Rahul Vohra, Sam Stokes and Martin Kleppmann met in Cambridge, UK, and crossed the pond to join Y Combinator to start Rapportive. Rapportive “shows you everything about your contacts right inside your gmail inbox” by bringing together info from Facebook, Twitter, LinkedIn and others.
Rapportive was started in January 2010, battled through Y Combinator and in August 2010 raised over $1million from an impressive list of investors: “Gmail creator Paul Buchheit, Scott Banister, Jason Calacanis, Gary Vaynerchuk, David Cancel, Dharmesh Shah, Shervin Pishevar, and Roy Rodenstein. Also participating are Dave McClure’s new fund 500Startups, Nivi & Naval Ravikant’s VentureHacks, Charles River Ventures, Kima Ventures, Zelkova Ventures, and BOLDstart Ventures.” I think that the founders had to leave the USA to gain their visas – reminds me of the start of Duofertility but this time with the founder having to return to New Zealand to apply for a work visa in the UK.

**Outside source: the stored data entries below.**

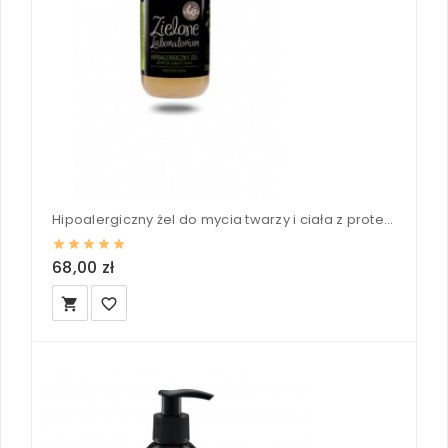
Hipoalergiczny żel do mycia twarzy i ciała z proteinami owsa - Zielone Laboratorium 250 ml
68,00 zł
local_grocery_store
favorite_border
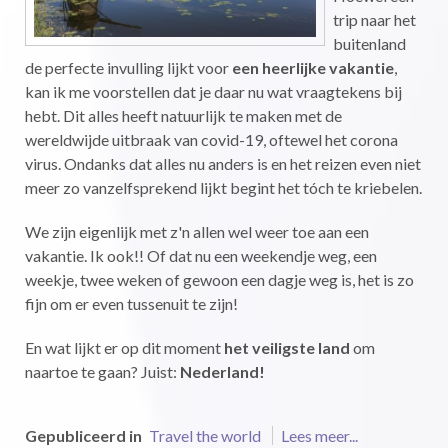
trip naar het
buitenland
de perfecte invulling lijkt voor
een heerlijke vakantie
,
kan ik me voorstellen dat je daar nu wat vraagtekens bij
hebt. Dit alles heeft natuurlijk te maken met de
wereldwijde uitbraak van covid-19, oftewel het corona
virus. Ondanks dat alles nu anders is en het reizen even niet
meer zo vanzelfsprekend lijkt begint het tóch te kriebelen.
We zijn eigenlijk met z'n allen wel weer toe aan een
vakantie. Ik ook!! Of dat nu een weekendje weg, een
weekje, twee weken of gewoon een dagje weg is, het is zo
fijn om er even tussenuit te zijn!
En wat lijkt er op dit moment
het veiligste land
om
naartoe te gaan? Juist:
Nederland!
Gepubliceerd in
Travel the world
Lees meer...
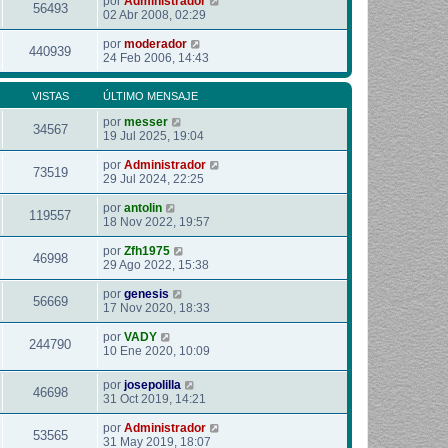
por
Administrador
56493
02 Abr 2008, 02:29
por
moderador
440939
24 Feb 2006, 14:43
VISTAS
ÚLTIMO MENSAJE
por
messer
34567
19 Jul 2025, 19:04
por
Administrador
73519
29 Jul 2024, 22:25
por
antolin
119557
18 Nov 2022, 19:57
por
Zfh1975
46998
29 Ago 2022, 15:38
por
genesis
56669
17 Nov 2020, 18:33
por
VADY
244790
10 Ene 2020, 10:09
por
josepolilla
46698
31 Oct 2019, 14:21
por
Administrador
53565
31 May 2019, 18:07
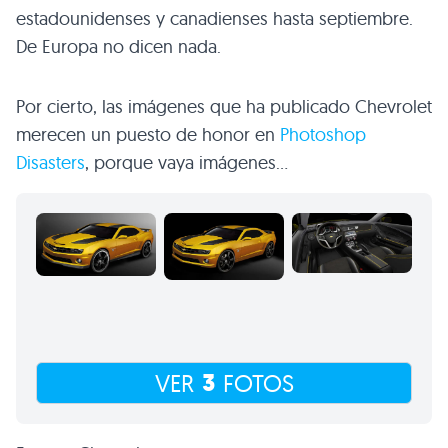
estadounidenses y canadienses hasta septiembre.
De Europa no dicen nada.
Por cierto, las imágenes que ha publicado Chevrolet
merecen un puesto de honor en
Photoshop
Disasters
, porque vaya imágenes…
3
VER
FOTOS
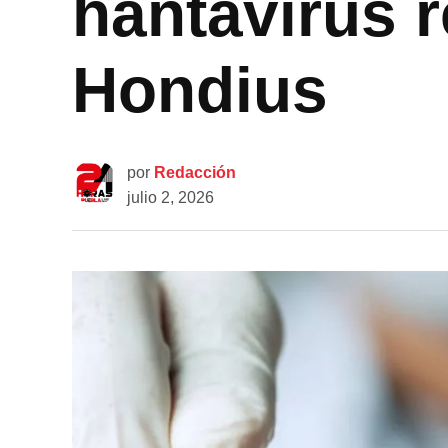
hantavirus r
Hondius
por
Redacción
julio 2, 2026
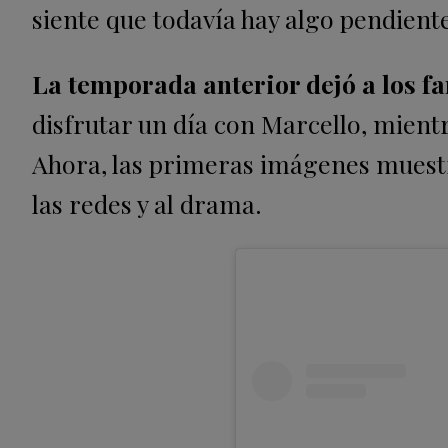
siente que todavía hay algo pendient
La temporada anterior dejó a los fan
disfrutar un día con Marcello, mien
Ahora, las primeras imágenes muestr
las redes y al drama.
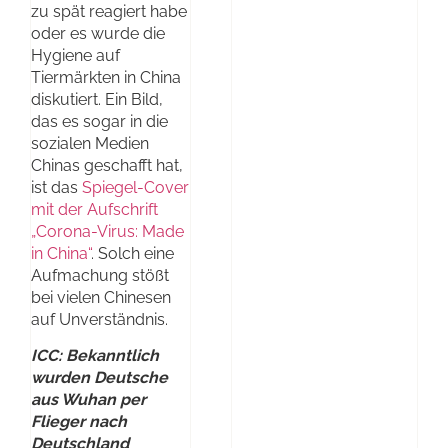
zu spät reagiert habe
oder es wurde die
Hygiene auf
Tiermärkten in China
diskutiert. Ein Bild,
das es sogar in die
sozialen Medien
Chinas geschafft hat,
ist das
Spiegel-Cover
mit der Aufschrift
„Corona-Virus: Made
in China“
. Solch eine
Aufmachung stößt
bei vielen Chinesen
auf Unverständnis.
ICC: Bekanntlich
wurden Deutsche
aus Wuhan per
Flieger nach
Deutschland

Not one Cambridge Angel appears in the list of investors despite some of them funding Rahul Vohra in at least one of his two earlier start-ups.
Do you have to go to Silicon Valley to start a social network company? Should you go?

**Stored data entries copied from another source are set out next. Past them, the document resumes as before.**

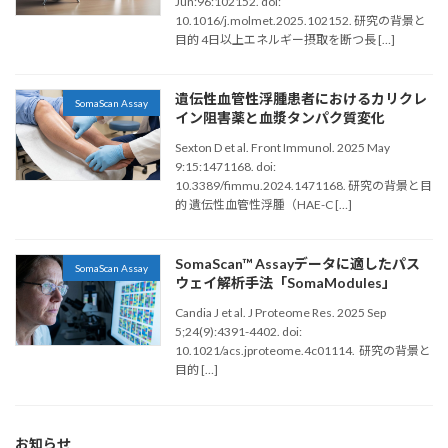
Jun:96:102152. doi:
10.1016/j.molmet.2025.102152. 研究の背景と
目的 4日以上エネルギー摂取を断つ長 […]
遺伝性血管性浮腫患者におけるカリクレ
SomaScan Assay
イン阻害薬と血漿タンパク質変化
Sexton D et al. Front Immunol. 2025 May
9:15:1471168. doi:
10.3389/fimmu.2024.1471168. 研究の背景と目
的 遺伝性血管性浮腫（HAE-C […]
SomaScan™ Assayデータに適したパス
SomaScan Assay
ウェイ解析手法「SomaModules」
Candia J et al. J Proteome Res. 2025 Sep
5;24(9):4391-4402. doi:
10.1021/acs.jproteome.4c01114. 研究の背景と
目的 […]
お知らせ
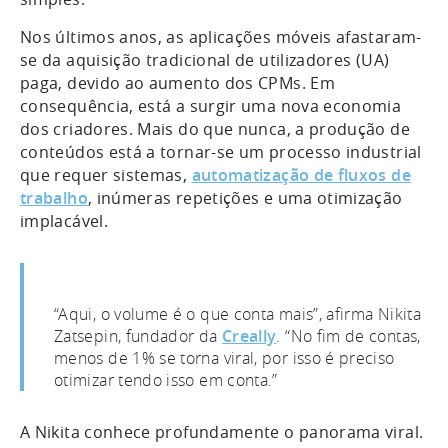
Nos últimos anos, as aplicações móveis afastaram-
se da aquisição tradicional de utilizadores (UA)
paga, devido ao aumento dos CPMs. Em
consequência, está a surgir uma nova economia
dos criadores. Mais do que nunca, a produção de
conteúdos está a tornar-se um processo industrial
que requer sistemas,
automatização de fluxos de
trabalho
, inúmeras repetições e uma otimização
implacável.
“Aqui, o volume é o que conta mais”, afirma Nikita
Zatsepin, fundador da
Creally
. “No fim de contas,
menos de 1% se torna viral, por isso é preciso
otimizar tendo isso em conta.”
A Nikita conhece profundamente o panorama viral.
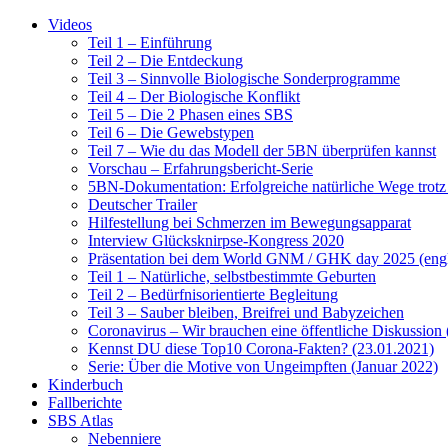
Videos
Teil 1 – Einführung
Teil 2 – Die Entdeckung
Teil 3 – Sinnvolle Biologische Sonderprogramme
Teil 4 – Der Biologische Konflikt
Teil 5 – Die 2 Phasen eines SBS
Teil 6 – Die Gewebstypen
Teil 7 – Wie du das Modell der 5BN überprüfen kannst
Vorschau – Erfahrungsbericht-Serie
5BN-Dokumentation: Erfolgreiche natürliche Wege trot
Deutscher Trailer
Hilfestellung bei Schmerzen im Bewegungsapparat
Interview Glücksknirpse-Kongress 2020
Präsentation bei dem World GNM / GHK day 2025 (engl
Teil 1 – Natürliche, selbstbestimmte Geburten
Teil 2 – Bedürfnisorientierte Begleitung
Teil 3 – Sauber bleiben, Breifrei und Babyzeichen
Coronavirus – Wir brauchen eine öffentliche Diskussion
Kennst DU diese Top10 Corona-Fakten? (23.01.2021)
Serie: Über die Motive von Ungeimpften (Januar 2022)
Kinderbuch
Fallberichte
SBS Atlas
Nebenniere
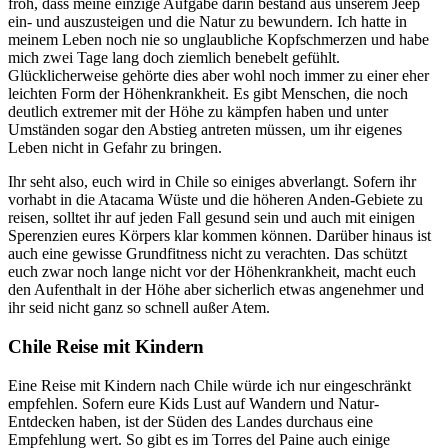
froh, dass meine einzige Aufgabe darin bestand aus unserem Jeep
ein- und auszusteigen und die Natur zu bewundern. Ich hatte in
meinem Leben noch nie so unglaubliche Kopfschmerzen und habe
mich zwei Tage lang doch ziemlich benebelt gefühlt.
Glücklicherweise gehörte dies aber wohl noch immer zu einer eher
leichten Form der Höhenkrankheit. Es gibt Menschen, die noch
deutlich extremer mit der Höhe zu kämpfen haben und unter
Umständen sogar den Abstieg antreten müssen, um ihr eigenes
Leben nicht in Gefahr zu bringen.
Ihr seht also, euch wird in Chile so einiges abverlangt. Sofern ihr
vorhabt in die Atacama Wüste und die höheren Anden-Gebiete zu
reisen, solltet ihr auf jeden Fall gesund sein und auch mit einigen
Sperenzien eures Körpers klar kommen können. Darüber hinaus ist
auch eine gewisse Grundfitness nicht zu verachten. Das schützt
euch zwar noch lange nicht vor der Höhenkrankheit, macht euch
den Aufenthalt in der Höhe aber sicherlich etwas angenehmer und
ihr seid nicht ganz so schnell außer Atem.
Chile Reise mit Kindern
Eine Reise mit Kindern nach Chile würde ich nur eingeschränkt
empfehlen. Sofern eure Kids Lust auf Wandern und Natur-
Entdecken haben, ist der Süden des Landes durchaus eine
Empfehlung wert. So gibt es im Torres del Paine auch einige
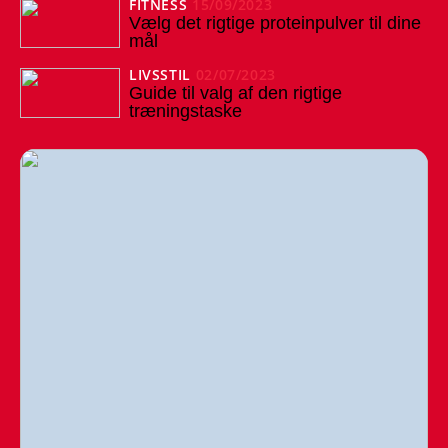
FITNESS
15/09/2023
Vælg det rigtige proteinpulver til dine
mål
LIVSSTIL
02/07/2023
Guide til valg af den rigtige
træningstaske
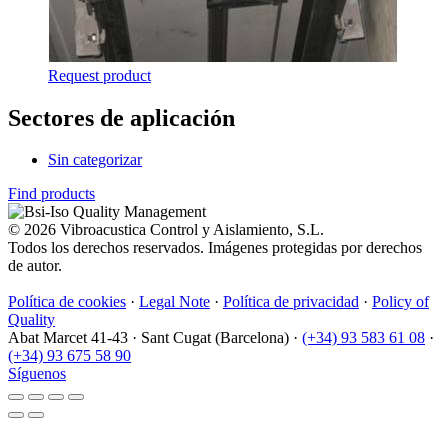
Request product
Sectores de aplicación
Sin categorizar
Find products
© 2026 Vibroacustica Control y Aislamiento, S.L.
Todos los derechos reservados. Imágenes protegidas por derechos
de autor.
Política de cookies
·
Legal Note
·
Política de privacidad
·
Policy of
Quality
Abat Marcet 41-43
·
Sant Cugat (Barcelona)
·
(+34) 93 583 61 08
·
(+34) 93 675 58 90
Síguenos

As I keep saying in these posts, the most interesting fact is the number of investors involved in the round – I count 14 investors. Spread the risk, crowd the expertise and so offer a high valuation for the talented founders. Too many people in Cambridge, UK, talk down investors.
Let us try and reverse engineer the Equity Fingerprint.

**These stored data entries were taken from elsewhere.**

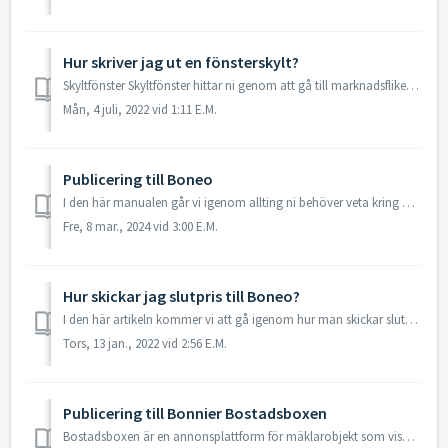
Hur skriver jag ut en fönsterskylt?
Skyltfönster Skyltfönster hittar ni genom att gå till marknadsfliken, därefter klicka er in på marknad och vidare ner till "fönsterskylt"-knap...
Mån, 4 juli, 2022 vid 1:11 E.M.
Publicering till Boneo
I den här manualen går vi igenom allting ni behöver veta kring publicering till marknadsplatsen Boneo. Hur och var hittar jag ID-numret på objektet? ...
Fre, 8 mar., 2024 vid 3:00 E.M.
Hur skickar jag slutpris till Boneo?
I den här artikeln kommer vi att gå igenom hur man skickar slutpris till Boneo, samt hur man inte skickar slutpris. 1. I objektet i Mspecs klickar ni på...
Tors, 13 jan., 2022 vid 2:56 E.M.
Publicering till Bonnier Bostadsboxen
Bostadsboxen är en annonsplattform för mäklarobjekt som visar utvalda annonser på Bonniers olika nyhetssajter. Annonserna laddas in i en animerad bildsnurra...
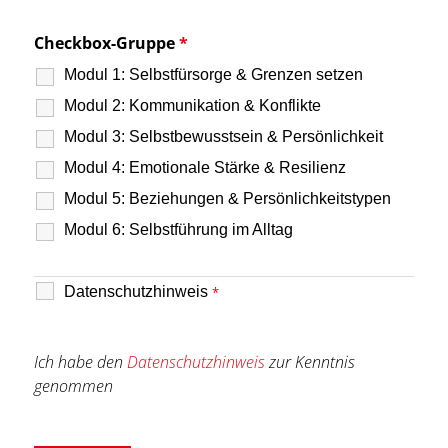
Checkbox-Gruppe
*
Modul 1: Selbstfürsorge & Grenzen setzen
Modul 2: Kommunikation & Konflikte
Modul 3: Selbstbewusstsein & Persönlichkeit
Modul 4: Emotionale Stärke & Resilienz
Modul 5: Beziehungen & Persönlichkeitstypen
Modul 6: Selbstführung im Alltag
Datenschutzhinweis
*
Ich habe den
Datenschutzhinweis
zur Kenntnis
genommen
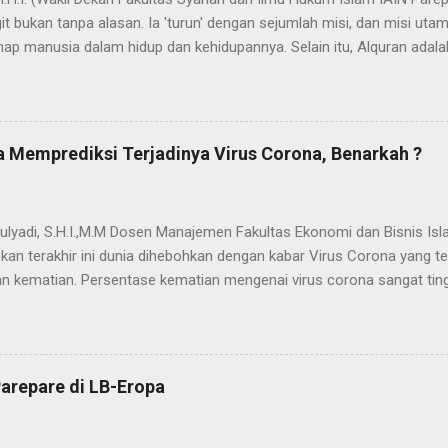
t bukan tanpa alasan. Ia 'turun' dengan sejumlah misi, dan misi uta
ap manusia dalam hidup dan kehidupannya. Selain itu, Alquran adala
ada nama dan fungsi Alquran yang dapat bermakna "cahaya" yang mene
dak berlebihan apabila dinyatakan bahwa proses penyebarluasan cah
a Nabi SAW hijrah dari Mekah ke Yatsrib. Itu sebabnya ketika menetap
jadi Madinah Munawwarah (kota/peradaban yg tercahayakan). Dalam 
 Memprediksi Terjadinya Virus Corona, Benarkah ?
ses "transmisi cahaya" yang secara kasat mata akumulasi cahaya it
dengan adanya u...
ulyadi, S.H.I.,M.M Dosen Manajemen Fakultas Ekonomi dan Bisnis Isl
kan terakhir ini dunia dihebohkan dengan kabar Virus Corona yang
 kematian. Persentase kematian mengenai virus corona sangat tin
menjelajah di berbagai negara. Menurut berbagai klaim yang menyeba
rus buatan pemerintah China yang disimpan di markas militer di Wuh
kan ke seluruh dunia demi menarik uang dari hasil penjualan vaksin. 
jian, diduga virus corona sengaja dibuat pemerintah China sebagai se
arepare di LB-Eropa
Ada dugaan terjadi kebocoran penyimpanannya di markas militer di 
 kenapa hanya di Kota Wuhan korban pada berjatuhan seketika? Hal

Round 1: Founders have one third each.
Round 2: Y Combinator invests $20k for 10% – I think that is their normal term – leaving the founders with 30% each.
Round 3: Now for the guessing; what terms did the 14 investors go for? Y Combinator companies have done well and Martin Kleppmann had already started and sold a business (I think to Redgate Software). I guess for between 20% and 40% so let us go with 30% valuing the company around $2million pre and $3million post investment.
Note: no mention of great number of staff hired so guess that there were no options offered and all was achieved by the three founders.
Payday: The Founders started with 33% each, diluted to say 30% after Y Combinator and then down to say 20% after the investment round. So each founder ends up with 20% of $15million, around $3million, for two years work and no doubt lots of pizzas and sleeping on floors! Let us hope that they remain good friends.
Interesting for me as I suggested to Rahul Vohra that he should finish his PhD as starting companies was a risky business. So he made it third time lucky – not that I believe in luck except for health. He upped and off’d to Silicon Valley and the “boy done good” to use a phrase. Certainly puts the pressure on some of his contemporaries who are still building and some who can only dream of selling.
Also shows the strength of the social network business where you can scale a business with few employees or in this case, zero!
Come back to Cambridge, UK, soon and reveal all the secrets so people can stay in Cambridge, UK, be funded by angels and other investors in Cambridge, UK, and so help pollinate the Cambridge Cluster.
LinkedIn was started by Reid Hoffman, a great supporter and founder of Silicon Valley comes 2 Cambridge.
Where was Cambridge Enterprise? Supporting entrepreneurs who generously donate to the University or backing patents?